I didn't want to see anyone, talk to anyone; and then I heard her voice. 

"Scarlet?" I ignored her, pretended like she wasn't there. She didn't like that too much. 

"Scarlet, I know you can hear me." I only shook my head before she decided to plop herself down next to me on the wooden platform. Now both of our feet dangled over the clear water as the sun set before us. 

"You know, we always talked about seeing the sunset together one day." She whispered to me softly, almost as if she were afraid that if she spoke to loudly, that it would all disappear.

I only nodded, my hair falling around my shoulders. Today had been such an unexpected day, something I would have never thought would happen. When I woke up this morning I expected to trudge through my day dismally, the same as everyday since she had told me the news. I never once expected that she would bump into me in front of my city apartment, that she would go for coffee with me, that she would cry to me and admit her feelings, or that she would kiss me. All of this seemed like such a bitter sweet dream and I could not wrap my head around it. It's all happened so fast. 

"Scarlet, I know you. I know what's going through your mind. We've talked about this day for as long as we've known each other, and once we have it, you run. Stop disappearing. Stop leaving." Her eyes were somber and dull as she pleaded with me, pain painted on her face. 

"Octavia, we left each other. You're getting married and this is all wrong. I keep ruining your life, don't you see that? All I do is fuck you up. Why are you even here, does Darwin know about any of this?" My voice began to break, but I kept my cool and refrained from crying again. I had cried enough due to my own self-pity. 

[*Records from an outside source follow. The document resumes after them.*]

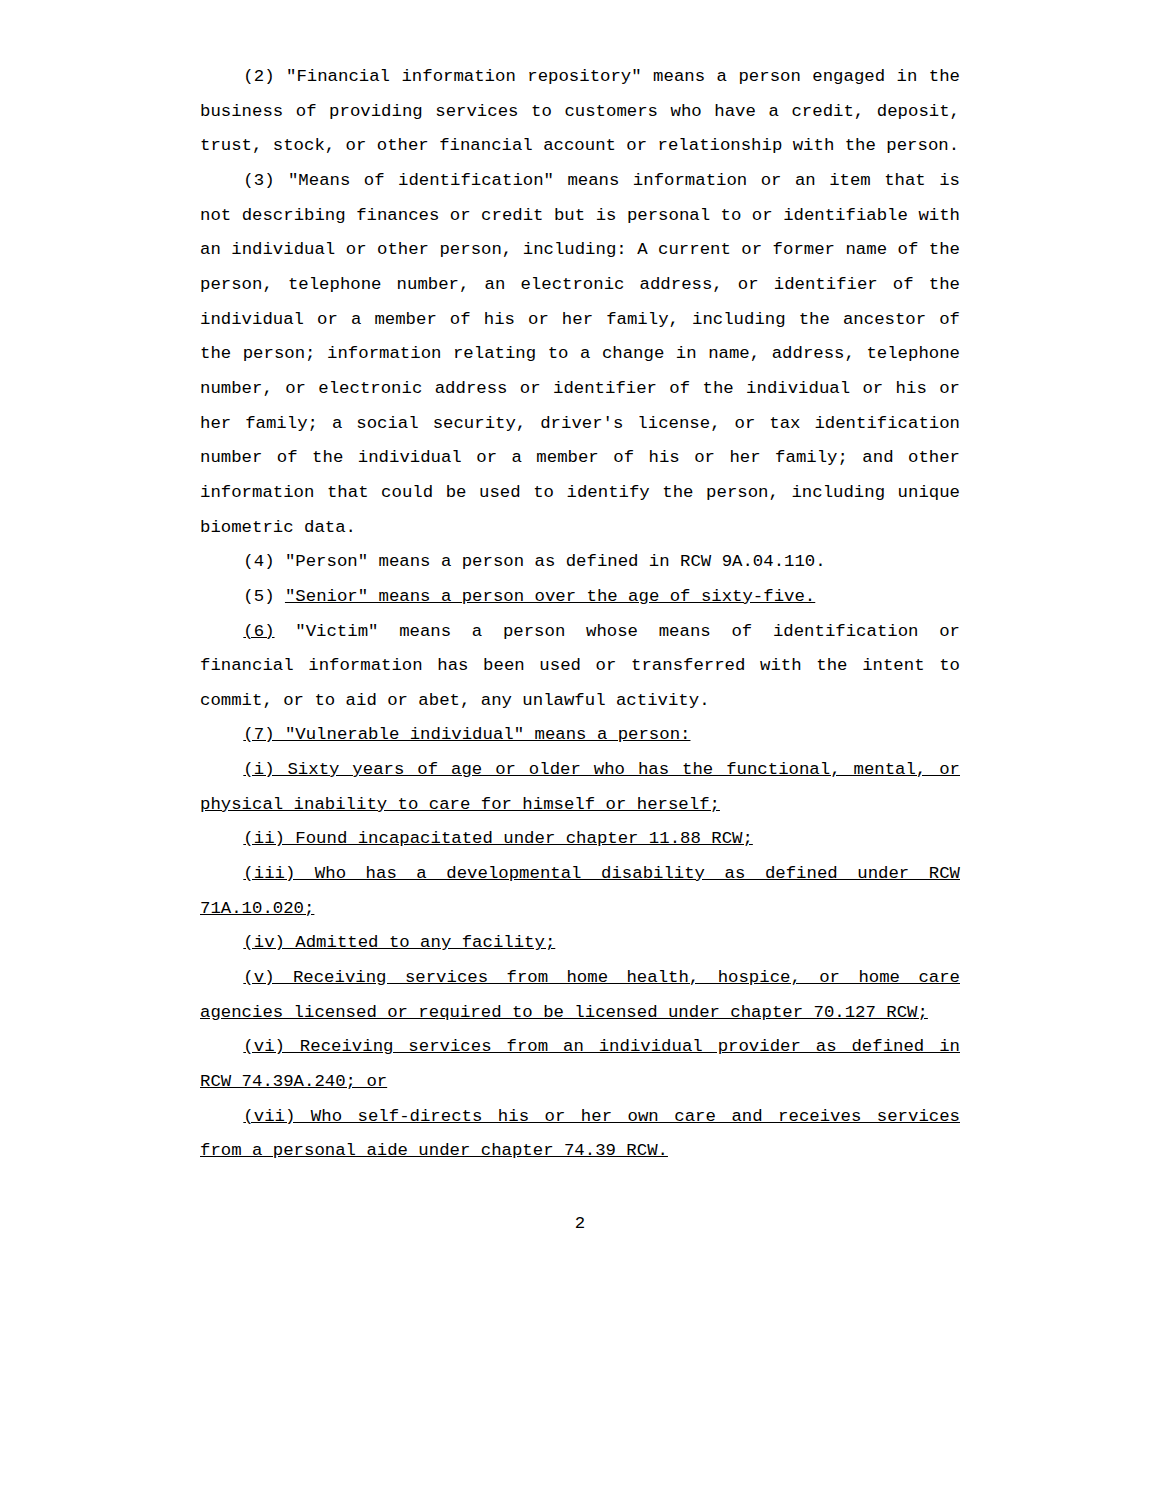(2) "Financial information repository" means a person engaged in the business of providing services to customers who have a credit, deposit, trust, stock, or other financial account or relationship with the person.
(3) "Means of identification" means information or an item that is not describing finances or credit but is personal to or identifiable with an individual or other person, including: A current or former name of the person, telephone number, an electronic address, or identifier of the individual or a member of his or her family, including the ancestor of the person; information relating to a change in name, address, telephone number, or electronic address or identifier of the individual or his or her family; a social security, driver's license, or tax identification number of the individual or a member of his or her family; and other information that could be used to identify the person, including unique biometric data.
(4) "Person" means a person as defined in RCW 9A.04.110.
(5) "Senior" means a person over the age of sixty-five.
(6) "Victim" means a person whose means of identification or financial information has been used or transferred with the intent to commit, or to aid or abet, any unlawful activity.
(7) "Vulnerable individual" means a person:
(i) Sixty years of age or older who has the functional, mental, or physical inability to care for himself or herself;
(ii) Found incapacitated under chapter 11.88 RCW;
(iii) Who has a developmental disability as defined under RCW 71A.10.020;
(iv) Admitted to any facility;
(v) Receiving services from home health, hospice, or home care agencies licensed or required to be licensed under chapter 70.127 RCW;
(vi) Receiving services from an individual provider as defined in RCW 74.39A.240; or
(vii) Who self-directs his or her own care and receives services from a personal aide under chapter 74.39 RCW.
2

"Of course he knows I'm here. He knows why I came here too, we have no secrets. He knows everything, Scar. You don't have the authority to say whether or not you're ruining my life, though, that's for me to decide. I knew what I was looking for when I came here and I intend on getting it. You know I don't give up easily, I never have- So why in the fuck would I give up on you again, when I came across the country to be with you?" Her eyes were burning my skin, she refused to look away. She was stern and determined, all of the things I fell in love with so long ago. She was driven and beautiful, like a storm before it destroyed your home, and tonight, her home was my heart. I deserved to be destroyed by her though, I deserved every piece of pain and guilt that I was feeling at the moment with her. I just couldn't grasp what she was doing here, she was still wearing her ring. 

I didn't even know how to feel anymore, but I knew she was everything I ever fought for, everything I had ever wanted. She stared at me impatiently and waited for an answer from me, and I wanted to give her one. I just didn't know what to say at this point. This all felt so wrong, but so right. What was I supposed to say? I chose my words carefully. 

"Octavia, I love you. I love you so god damn much, but this isn't right. This isn't what you need, he is what you need now. Not me." I was so emotional. I didn't want to say those words, but I had to. I had to let her go for her own good. She just shook her head and laughed at me as I stared at the ring on her left hand, the hand that I should have put a ring on all those years ago. 

"Shut up, Scarlet. Just kiss me." Her hands cradled my face, her taking control as her face inched towards me. She was so beautiful... so wonderful, and I found myself falling right back to where I was 3 years ago.

I kissed her hard and I kissed her like she was mine. Even though we both knew she never stopped being mine.